Hamburg's Miniatur Wunderland, with Porsche, has gone a step further and reduced the entire Monte Carlo circuit to a 1:87 scale. The Porsche 99x Electric, as the marque's Formula E car is designated, has been reduced to just 2.3 inches long and has an equivalent top speed to the real world car: 33.5 inches per second. Scaled up, that's about 167 miles per hour—just shy of Formula E's 173 mph potential.

Porsche

If you want to climb into a tiny Gen2 car then this careful recreation of Monaco is the place to do it. Built by brothers Gerrit and Frederik Braun, it's the latest in a series of car and motorsport-related projects at Miniatur Wunderland since 2015. Gerrit called it "our biggest challenge to date," and you can tell why.

The challenge lies in making not just a perfect recreation of the Riviera but that 20 tiny race cars can actually go hell-for-leather around it. The cars aren't per se autonomous, essentially running different commanded routines rather than actively racing each other, but software designed by Braun means that the action is about as real as it can be. The system responds within 0.05 of a second to where other cars are, so every race should have a different outcome—and the odd spectacular pile up, something Formula E's pretty familiar with. 

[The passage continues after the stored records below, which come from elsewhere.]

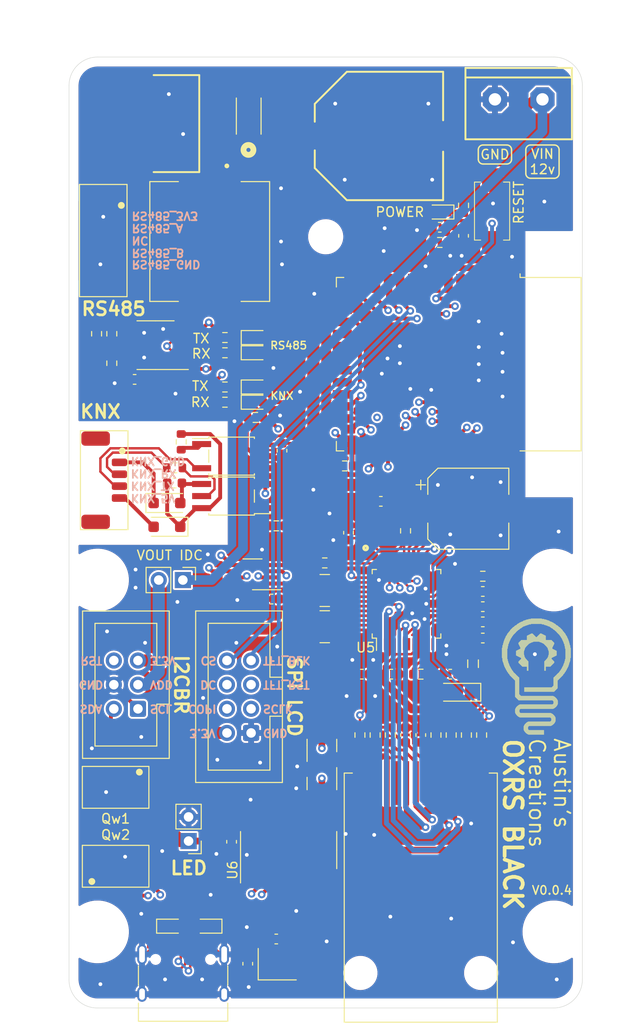
<source format=kicad_pcb>
(kicad_pcb (version 20221018) (generator pcbnew)

  (general
    (thickness 1.62)
  )

  (paper "A4")
  (layers
    (0 "F.Cu" signal)
    (1 "In1.Cu" signal)
    (2 "In2.Cu" signal)
    (31 "B.Cu" signal)
    (32 "B.Adhes" user "B.Adhesive")
    (33 "F.Adhes" user "F.Adhesive")
    (34 "B.Paste" user)
    (35 "F.Paste" user)
    (36 "B.SilkS" user "B.Silkscreen")
    (37 "F.SilkS" user "F.Silkscreen")
    (38 "B.Mask" user)
    (39 "F.Mask" user)
    (40 "Dwgs.User" user "User.Drawings")
    (41 "Cmts.User" user "User.Comments")
    (42 "Eco1.User" user "User.Eco1")
    (43 "Eco2.User" user "User.Eco2")
    (44 "Edge.Cuts" user)
    (45 "Margin" user)
    (46 "B.CrtYd" user "B.Courtyard")
    (47 "F.CrtYd" user "F.Courtyard")
    (48 "B.Fab" user)
    (49 "F.Fab" user)
    (50 "User.1" user)
    (51 "User.2" user)
    (52 "User.3" user)
    (53 "User.4" user)
    (54 "User.5" user)
    (55 "User.6" user)
    (56 "User.7" user)
    (57 "User.8" user)
    (58 "User.9" user)
  )

  (setup
    (stackup
      (layer "F.SilkS" (type "Top Silk Screen") (color "White"))
      (layer "F.Paste" (type "Top Solder Paste"))
      (layer "F.Mask" (type "Top Solder Mask") (color "Black") (thickness 0.01))
      (layer "F.Cu" (type "copper") (thickness 0.035))
      (layer "dielectric 1" (type "core") (color "FR4 natural") (thickness 0.43) (material "FR4") (epsilon_r 4.5) (loss_tangent 0.02))
      (layer "In1.Cu" (type "copper") (thickness 0.035))
      (layer "dielectric 2" (type "prepreg") (color "FR4 natural") (thickness 0.6) (material "FR4") (epsilon_r 4.5) (loss_tangent 0.02))
      (layer "In2.Cu" (type "copper") (thickness 0.035))
      (layer "dielectric 3" (type "core") (color "FR4 natural") (thickness 0.43) (material "FR4") (epsilon_r 4.5) (loss_tangent 0.02))
      (layer "B.Cu" (type "copper") (thickness 0.035))
      (layer "B.Mask" (type "Bottom Solder Mask") (color "Black") (thickness 0.01))
      (layer "B.Paste" (type "Bottom Solder Paste"))
      (layer "B.SilkS" (type "Bottom Silk Screen") (color "White"))
      (copper_finish "None")
      (dielectric_constraints no)
    )
    (pad_to_mask_clearance 0)
    (pcbplotparams
      (layerselection 0x00010fc_ffffffff)
      (plot_on_all_layers_selection 0x0000000_00000000)
      (disableapertmacros false)
      (usegerberextensions true)
      (usegerberattributes false)
      (usegerberadvancedattributes false)
      (creategerberjobfile false)
      (dashed_line_dash_ratio 12.000000)
      (dashed_line_gap_ratio 3.000000)
      (svgprecision 6)
      (plotframeref false)
      (viasonmask false)
      (mode 1)
      (useauxorigin false)
      (hpglpennumber 1)
      (hpglpenspeed 20)
      (hpglpendiameter 15.000000)
      (dxfpolygonmode true)
      (dxfimperialunits true)
      (dxfusepcbnewfont true)
      (psnegative false)
      (psa4output false)
      (plotreference true)
      (plotvalue true)
      (plotinvisibletext false)
      (sketchpadsonfab false)
      (subtractmaskfromsilk true)
      (outputformat 1)
      (mirror false)
      (drillshape 0)
      (scaleselection 1)
      (outputdirectory "gerber/")
    )
  )

  (net 0 "")
  (net 1 "RST")
  (net 2 "VDD")
  (net 3 "GND")
  (net 4 "KNX_5V")
  (net 5 "+3.3VA")
  (net 6 "KNX GND")
  (net 7 "Net-(U5-XO)")
  (net 8 "Net-(U5-XI{slash}CLKIN)")
  (net 9 "Net-(C19-Pad2)")
  (net 10 "Net-(U5-1V2O)")
  (net 11 "Net-(U5-TOCAP)")
  (net 12 "IO21_SDA")
  (net 13 "IO22_SCL")
  (net 14 "IO33_SDA2")
  (net 15 "IO32_SCL2")
  (net 16 "Net-(U6-XI)")
  (net 17 "Net-(C20-Pad2)")
  (net 18 "Net-(U6-XO)")
  (net 19 "Net-(D1-K)")
  (net 20 "Net-(D2-K)")
  (net 21 "Net-(D3-K)")
  (net 22 "Net-(D4-K)")
  (net 23 "Net-(J1-Pin_2)")
  (net 24 "IO03_RX")
  (net 25 "IO01_TX")
  (net 26 "tft_CS")
  (net 27 "eth_CS")
  (net 28 "BLK")
  (net 29 "eth_RST")
  (net 30 "DC")
  (net 31 "tft_RST")
  (net 32 "SCK")
  (net 33 "SDO")
  (net 34 "SDI")
  (net 35 "KNX_RX")
  (net 36 "KNX_TX")
  (net 37 "unconnected-(J6-VBUS-PadA4)")
  (net 38 "unconnected-(J6-CC1-PadA5)")
  (net 39 "unconnected-(J6-SBU1-PadA8)")
  (net 40 "PRO_SCL")
  (net 41 "PRO_SDA")
  (net 42 "unconnected-(J6-CC2-PadB5)")
  (net 43 "unconnected-(J6-SBU2-PadB8)")
  (net 44 "Net-(Q1-B)")
  (net 45 "Net-(Q1-E)")
  (net 46 "IO27_RX3")
  (net 47 "IO26_TX3")
  (net 48 "Net-(U5-~{INT})")
  (net 49 "Net-(U5-EXRES1)")
  (net 50 "Net-(U5-RXP)")
  (net 51 "Net-(U5-TXN)")
  (net 52 "Net-(U5-RXN)")
  (net 53 "Net-(U5-TXP)")
  (net 54 "Net-(U5-LINKLED)")
  (net 55 "Net-(U5-ACTLED)")
  (net 56 "Net-(RN1-R4.2)")
  (net 57 "Net-(RN1-R3.2)")
  (net 58 "Net-(RN1-R2.2)")
  (net 59 "Net-(RN1-R1.2)")
  (net 60 "Net-(RN2-R1.1)")
  (net 61 "Net-(RN2-R2.1)")
  (net 62 "Net-(RN2-R3.1)")
  (net 63 "Net-(RN2-R4.1)")
  (net 64 "unconnected-(U4-SENSOR_VP-Pad4)")
  (net 65 "unconnected-(U4-SENSOR_VN-Pad5)")
  (net 66 "unconnected-(U4-IO34-Pad6)")
  (net 67 "IO00_RS-Sel")
  (net 68 "unconnected-(U4-IO35-Pad7)")
  (net 69 "+3V3")
  (net 70 "unconnected-(U4-IO12-Pad14)")
  (net 71 "unconnected-(U4-SHD{slash}SD2-Pad17)")
  (net 72 "IO15_i2c-Ready")
  (net 73 "unconnected-(U4-SWP{slash}SD3-Pad18)")
  (net 74 "unconnected-(U4-SCS{slash}CMD-Pad19)")
  (net 75 "unconnected-(U4-SCK{slash}CLK-Pad20)")
  (net 76 "unconnected-(U4-SDO{slash}SD0-Pad21)")
  (net 77 "unconnected-(U4-SDI{slash}SD1-Pad22)")
  (net 78 "unconnected-(U4-NC-Pad32)")
  (net 79 "unconnected-(U5-DNC-Pad7)")
  (net 80 "unconnected-(U5-NC-Pad12)")
  (net 81 "unconnected-(U5-NC-Pad13)")
  (net 82 "unconnected-(U5-VBG-Pad18)")
  (net 83 "unconnected-(U5-SPDLED-Pad24)")
  (net 84 "unconnected-(U5-DUPLED-Pad26)")
  (net 85 "unconnected-(U5-NC-Pad46)")
  (net 86 "unconnected-(U5-NC-Pad47)")
  (net 87 "unconnected-(U6-~{CTS}-Pad9)")
  (net 88 "unconnected-(U6-~{DSR}-Pad10)")
  (net 89 "unconnected-(U6-~{RI}-Pad11)")
  (net 90 "unconnected-(U6-~{DCD}-Pad12)")
  (net 91 "unconnected-(U6-R232-Pad15)")
  (net 92 "Net-(D5-K)")
  (net 93 "Net-(D6-K)")
  (net 94 "Net-(D7-A2)")
  (net 95 "Net-(D8-A2)")
  (net 96 "Net-(J4-Pin_2)")
  (net 97 "unconnected-(J4-Pin_3-Pad3)")
  (net 98 "Net-(J4-Pin_4)")
  (net 99 "unconnected-(J7-MountPin-PadMP)")
  (net 100 "IO17_TX2")
  (net 101 "IO16_RX2")
  (net 102 "Net-(D9-A)")
  (net 103 "Net-(D10-K)")
  (net 104 "Net-(U3-VO)")
  (net 105 "Net-(U2-A)")
  (net 106 "Net-(U2-VO)")
  (net 107 "Net-(U3-A)")
  (net 108 "Net-(R16-Pad2)")
  (net 109 "Net-(R24-Pad1)")
  (net 110 "Net-(R25-Pad1)")

  (footprint "Resistor_SMD:R_0603_1608Metric" (layer "F.Cu") (at 53.799994 91.299995 -90))

  (footprint "Resistor_SMD:R_0603_1608Metric" (layer "F.Cu") (at 36.4 51.1 180))

  (footprint "Package_SO:SO-5_4.4x3.6mm_P1.27mm" (layer "F.Cu") (at 37.1 61.97))

  (footprint "LED_SMD:LED_0603_1608Metric" (layer "F.Cu") (at 39.6 54.7))

  (footprint "Capacitor_Tantalum_SMD:CP_EIA-3216-18_Kemet-A" (layer "F.Cu") (at 61 86.8 180))

  (footprint "Package_SO:VSSOP-8_3.0x3.0mm_P0.65mm" (layer "F.Cu") (at 39.3 74.4 180))

  (footprint "Diode_SMD:D_SOD-123F" (layer "F.Cu") (at 30.3 66.9))

  (footprint "Resistor_SMD:R_0603_1608Metric" (layer "F.Cu") (at 60.2 91.3 90))

  (footprint "LED_SMD:LED_0603_1608Metric" (layer "F.Cu") (at 39.6 56.3))

  (footprint "MountingHole:MountingHole_3.2mm_M3" (layer "F.Cu") (at 47 38.9))

  (footprint "Capacitor_SMD:C_0603_1608Metric" (layer "F.Cu") (at 52.800005 66.724988))

  (footprint "Inductor_SMD:L_0805_2012Metric" (layer "F.Cu") (at 62.5 83.8 -90))

  (footprint "bare-footprints:4 pin jst 1.25 vertical" (layer "F.Cu") (at 23.7 64.5 90))

  (footprint "Package_QFP:LQFP-48_7x7mm_P0.5mm" (layer "F.Cu") (at 55.5 77.5 90))

  (footprint "Resistor_SMD:R_0603_1608Metric" (layer "F.Cu") (at 52.199997 91.299995 -90))

  (footprint "Capacitor_SMD:C_0603_1608Metric" (layer "F.Cu") (at 50.8 84.9))

  (footprint "Austins creations:qwiic vertical" (layer "F.Cu") (at 24.9 104.8))

  (footprint "Package_SO:SO-5_4.4x3.6mm_P1.27mm" (layer "F.Cu") (at 37.1 66.17 180))

  (footprint "LED_SMD:LED_0603_1608Metric" (layer "F.Cu") (at 59 36.3 180))

  (footprint "Resistor_SMD:R_0603_1608Metric" (layer "F.Cu") (at 36.4 56.3 180))

  (footprint "Capacitor_SMD:C_0603_1608Metric" (layer "F.Cu") (at 63.525 77.8 180))

  (footprint "Capacitor_SMD:C_0603_1608Metric" (layer "F.Cu") (at 59 37.9 180))

  (footprint "Resistor_SMD:R_0603_1608Metric" (layer "F.Cu") (at 57 84.9 180))

  (footprint "Capacitor_SMD:C_0603_1608Metric" (layer "F.Cu") (at 61.5 38.8 -90))

  (footprint "Capacitor_SMD:C_0603_1608Metric" (layer "F.Cu") (at 60.1 84.9))

  (footprint "Resistor_SMD:R_0603_1608Metric" (layer "F.Cu") (at 58.6 91.3 90))

  (footprint "Austins creations:qwiic vertical" (layer "F.Cu") (at 24.9 97.1 180))

  (footprint "Resistor_SMD:R_0603_1608Metric" (layer "F.Cu") (at 36.4 54.7 180))

  (footprint "Capacitor_SMD:C_0603_1608Metric" (layer "F.Cu") (at 63.525 76.2 180))

  (footprint "Resistor_SMD:R_Array_Convex_4x0603" (layer "F.Cu") (at 46.9 79.91))

  (footprint "Package_TO_SOT_SMD:SOT-23" (layer "F.Cu") (at 46.6 96.4 -90))

  (footprint "Resistor_SMD:R_0603_1608Metric" (layer "F.Cu") (at 55.400005 69.824988 90))

  (footprint "Resistor_SMD:R_0603_1608Metric" (layer "F.Cu") (at 36.4 49.5 180))

  (footprint "Capacitor_SMD:C_0603_1608Metric" (layer "F.Cu") (at 41.3 77))

  (footprint "Capacitor_SMD:C_0603_1608Metric" (layer "F.Cu") (at 37.1 102.525 -90))

  (footprint "Resistor_SMD:R_Array_Convex_4x0603" (layer "F.Cu") (at 46.9 76.1 180))

  (footprint "Connector_IDC:IDC-Header_2x04_P2.54mm_Vertical" (layer "F.Cu") (at 39.1525 91.08 180))

  (footprint "Austins creations:HR961160C" (layer "F.Cu") (at 57 108 180))

  (footprint "Capacitor_SMD:C_0603_1608Metric" (layer "F.Cu") (at 63.525 79.4 180))

  (footprint "Resistor_SMD:R_0603_1608Metric" (layer "F.Cu") (at 31.1 63.2))

  (footprint "MountingHole:MountingHole_3.2mm_M3" (layer "F.Cu") (at 71 75 90))

  (footprint "Diode_SMD:D_SOD-123F" (layer "F.Cu") (at 30.3 69.4 180))

  (footprint "MountingHole:MountingHole_3.2mm_M3" (layer "F.Cu") (at 23 112 90))

  (footprint "Resistor_SMD:R_0603_1608Metric" (layer "F.Cu") (at 61.5 35.6 90))

  (footprint "Austins creations:button" (layer "F.Cu") (at 64.5 36.2 -90))

  (footprint "Resistor_SMD:R_0603_1608Metric" (layer "F.Cu")
    (tstamp 920ffba4-95fa-4a18-9cb6-30ac26d9a190)
    (at 61.8 91.3 90)
    (descr "Resistor SMD 0603 (1608 Metric), square (rectangular) end terminal, IPC_7351 nominal, (Body size source: IPC-SM-782 page 72, https://www.pcb-3d.com/wordpress/wp-content/uploads/ipc-sm-782a_amendment_1_and_2.pdf), generated with kicad-footprint-generator")
    (tags "resistor")
    (property "LCSC" "C23185")
    (property "Sheetfile" "oxrs black 004.kicad_sch")
    (property "Sheetname" "")
    (property "ki_description" "Resistor, US symbol")
    (property "ki_keywords" "R res resistor")
    (path "/933dba9f-312b-40ee-83ba-5682f52bb4d0")
    (attr smd)
    (fp_text reference "R22" (at 0 -1.43 90) (layer "F.SilkS") hide
        (effects (font (size 1 1) (thickness 0.15)))
      (tstamp aa412afe-b40e-4ee7-a9a6-a25036
... [1972968 chars truncated]
</source>
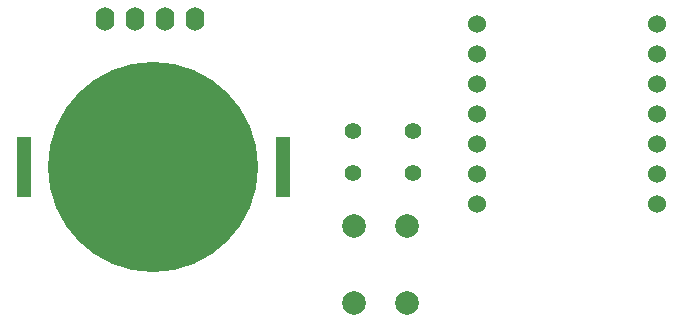
<source format=gbr>
%TF.GenerationSoftware,KiCad,Pcbnew,9.0.3*%
%TF.CreationDate,2025-08-02T05:50:16+03:00*%
%TF.ProjectId,LuminanceMeter,4c756d69-6e61-46e6-9365-4d657465722e,V0.1*%
%TF.SameCoordinates,Original*%
%TF.FileFunction,Soldermask,Bot*%
%TF.FilePolarity,Negative*%
%FSLAX46Y46*%
G04 Gerber Fmt 4.6, Leading zero omitted, Abs format (unit mm)*
G04 Created by KiCad (PCBNEW 9.0.3) date 2025-08-02 05:50:16*
%MOMM*%
%LPD*%
G01*
G04 APERTURE LIST*
%ADD10O,1.600000X2.000000*%
%ADD11C,1.400000*%
%ADD12C,2.000000*%
%ADD13C,1.524000*%
%ADD14R,1.270000X5.080000*%
%ADD15C,17.800000*%
G04 APERTURE END LIST*
D10*
%TO.C,Brd1*%
X85880000Y-62000000D03*
X88420000Y-62000000D03*
X90960000Y-62000000D03*
X93500000Y-62000000D03*
%TD*%
D11*
%TO.C,R2*%
X112000000Y-75000000D03*
X106920000Y-75000000D03*
%TD*%
%TO.C,R1*%
X112000000Y-71500000D03*
X106920000Y-71500000D03*
%TD*%
D12*
%TO.C,SW1*%
X111500000Y-79500000D03*
X111500000Y-86000000D03*
X107000000Y-79500000D03*
X107000000Y-86000000D03*
%TD*%
D13*
%TO.C,U1*%
X117380000Y-62380000D03*
X117380000Y-64920000D03*
X117380000Y-67460000D03*
X117380000Y-70000000D03*
X117380000Y-72540000D03*
X117380000Y-75080000D03*
X117380000Y-77620000D03*
X132620000Y-77620000D03*
X132620000Y-75080000D03*
X132620000Y-72540000D03*
X132620000Y-70000000D03*
X132620000Y-67460000D03*
X132620000Y-64920000D03*
X132620000Y-62380000D03*
%TD*%
D14*
%TO.C,BT1*%
X101000000Y-74500000D03*
X79030000Y-74500000D03*
D15*
X90015000Y-74500000D03*
%TD*%
M02*

</source>
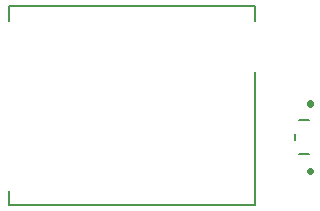
<source format=gto>
G04 DipTrace Beta 2.3.5.2*
%INBrolemetry.GTO*%
%MOIN*%
%ADD19C,0.022*%
%ADD24C,0.008*%
%FSLAX44Y44*%
G04*
G70*
G90*
G75*
G01*
%LNTopSilk*%
%LPD*%
X11915Y3738D2*
D19*
Y3762D1*
Y1512D2*
Y1488D1*
X11569Y3184D2*
D24*
X11907D1*
Y2064D2*
X11569D1*
X11419Y2518D2*
Y2730D1*
X10077Y6987D2*
Y6515D1*
Y4783D2*
Y373D1*
X1888D1*
Y845D1*
Y6515D2*
Y6987D1*
X10077D1*
M02*

</source>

There is, of course, a system in place if that happens, though. “Of course, we want to avoid that if at all possible because then the safety car has to come out and a couple of people are kept busy for some time,” Braun explained, to give you an idea of the level of detail involved.

The Monaco course will open in 2022 and Braun said that “We’ll alternate between Formula One and Formula E races. Everything true to the original, with parade lap, safety car, starting grid–and then action!”